Naturalmente, eu não tenho uma solução para o problema exposto aqui. Ferramentas de inteligência artificial já estão sendo utilizadas não apenas por empresas, mas também por pessoas comuns em seus computadores domésticos. Até aqui, os acontecimentos não apontam para nenhum tipo de pausa nesse processo; são ferramentas que estão transformando nossas vidas, nosso consumo de informação e até mesmo nossas relações de trabalho. Assim como os computadores pessoais e a internet, são capazes de gerar impactos positivos ou negativos, mas essa visão instrumentalista pode nos levar a fechar os olhos para seu potencial prejudicial. Nossas experiências enquanto sociedade com a internet deixaram clara a necessidade de regulamentação do meio digital; e no caso da inteligência artificial, talvez haja a possibilidade de usar nossa experiência pregressa para regulamentar o uso ainda cedo, conforme a própria tecnologia se desdobra.
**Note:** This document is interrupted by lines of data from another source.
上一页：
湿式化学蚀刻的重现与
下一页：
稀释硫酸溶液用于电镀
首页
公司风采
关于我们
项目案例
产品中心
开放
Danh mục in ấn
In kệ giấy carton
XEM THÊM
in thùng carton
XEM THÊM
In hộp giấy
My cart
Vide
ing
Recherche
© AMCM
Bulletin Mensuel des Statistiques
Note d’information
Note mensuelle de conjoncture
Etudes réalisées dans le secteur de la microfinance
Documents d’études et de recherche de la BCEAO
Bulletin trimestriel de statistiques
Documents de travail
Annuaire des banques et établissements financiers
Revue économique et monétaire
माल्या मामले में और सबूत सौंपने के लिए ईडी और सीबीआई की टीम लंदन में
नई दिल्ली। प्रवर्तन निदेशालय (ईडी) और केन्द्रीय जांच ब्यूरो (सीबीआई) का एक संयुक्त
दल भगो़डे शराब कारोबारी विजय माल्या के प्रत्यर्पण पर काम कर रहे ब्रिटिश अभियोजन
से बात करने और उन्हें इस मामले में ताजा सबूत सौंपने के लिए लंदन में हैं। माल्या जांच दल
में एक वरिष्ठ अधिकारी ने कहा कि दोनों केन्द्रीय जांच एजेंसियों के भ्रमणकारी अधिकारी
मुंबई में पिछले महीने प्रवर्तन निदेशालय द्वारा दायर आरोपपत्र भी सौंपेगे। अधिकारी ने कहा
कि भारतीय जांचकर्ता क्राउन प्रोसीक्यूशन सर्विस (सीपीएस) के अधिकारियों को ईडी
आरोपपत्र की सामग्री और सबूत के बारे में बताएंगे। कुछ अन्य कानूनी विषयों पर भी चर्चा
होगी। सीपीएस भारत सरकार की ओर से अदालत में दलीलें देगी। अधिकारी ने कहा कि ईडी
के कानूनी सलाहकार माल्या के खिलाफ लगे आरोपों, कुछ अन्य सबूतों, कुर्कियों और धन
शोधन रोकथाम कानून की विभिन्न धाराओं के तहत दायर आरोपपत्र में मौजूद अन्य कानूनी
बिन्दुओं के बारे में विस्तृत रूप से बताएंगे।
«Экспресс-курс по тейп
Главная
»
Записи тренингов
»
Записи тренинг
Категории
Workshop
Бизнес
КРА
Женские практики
Empresas como a OpenAI dizem que querem regulamentação e que se importam que suas aplicações não sejam utilizadas de maneira criminosa, mas não querem ser responsabilizadas e tentam terceirizar esse trabalho, como quando Frankenstein pede ao juiz que se esforce para conter o monstro que ele mesmo criou e se considera incapaz de controlar. Não é que os governos não devam regular o uso de IA; eles devem, sobretudo no que diz respeito a problemas que já vimos que as IA podem intensificar, como desinformação, violação de privacidade e diversas formas de discriminação. No entanto, esse modelo em que as plataformas só precisam atuar no caso de ilegalidades já é usado nas redes sociais – como o Facebook e o Twitter, que têm a obrigação de moderar conteúdo de acordo com as leis brasileiras – e sabemos que não funciona.

Será que existe engenharia e desenvolvimento tecnológico totalmente desprovido de ética? Não é o dever de um criador – engenheiro, desenvolvedor, designer – considerar as implicações éticas de suas criações?

Mesmo que as empresas fornecedoras de aplicações de IA aceitem os termos de cada governo local – o que é improvável, já que pretendem ter atuação global – por que não fortalecem suas próprias diretrizes? Na avaliação das propostas em andamento para regulamentação do uso de IA, a matéria da MIT Technology Review aponta como um ponto fraco da proposta dos Industry Standards – que é a regulamentação interna da própria indústria para o desenvolvimento de uma tecnologia – o fato de engenheiros serem responsabilizados pela elaboração de diretrizes éticas. Por que a matéria considera essa prática negativa? Será que existe engenharia e desenvolvimento tecnológico totalmente desprovido de ética? Não é o dever de um criador – engenheiro, desenvolvedor, designer – considerar as implicações éticas de suas criações?

Há alguns meses, um conjunto de especialistas (Sam Altman está entre eles) assinou uma carta aberta solicitando uma pausa de seis meses no desenvolvimento de tecnologias de IA. De volta a Love your monsters, de Latour – no qual ele fala sobre políticas ecológicas e o avanço tecnológico –, a meta de uma relação saudável entre a humanidade e a tecnologia não deve ser de interromper a inovação, mas de “ter com nossas criações o mesmo tipo de paciência e comprometimento que Deus [tem com suas criaturas]”.

A responsabilização dessas empresas criadoras é um desafio, e não é exclusivo do Brasil. Entre as que se posicionam de maneira mais amigável e aparentemente cautelosa, como a OpenAI, e as que ameaçam seus usuários nos termos de uso, como a Midjourney, nenhuma delas está disposta a perder dinheiro, usuários ou relevância. Se estamos mesmo caminhando para uma realidade em que as ferramentas generativas farão parte do nosso dia a dia (e essa é a visão mais otimista), não podemos ignorar as consequências, mas é importante, desde já, criarmos mecanismos para lidar com elas.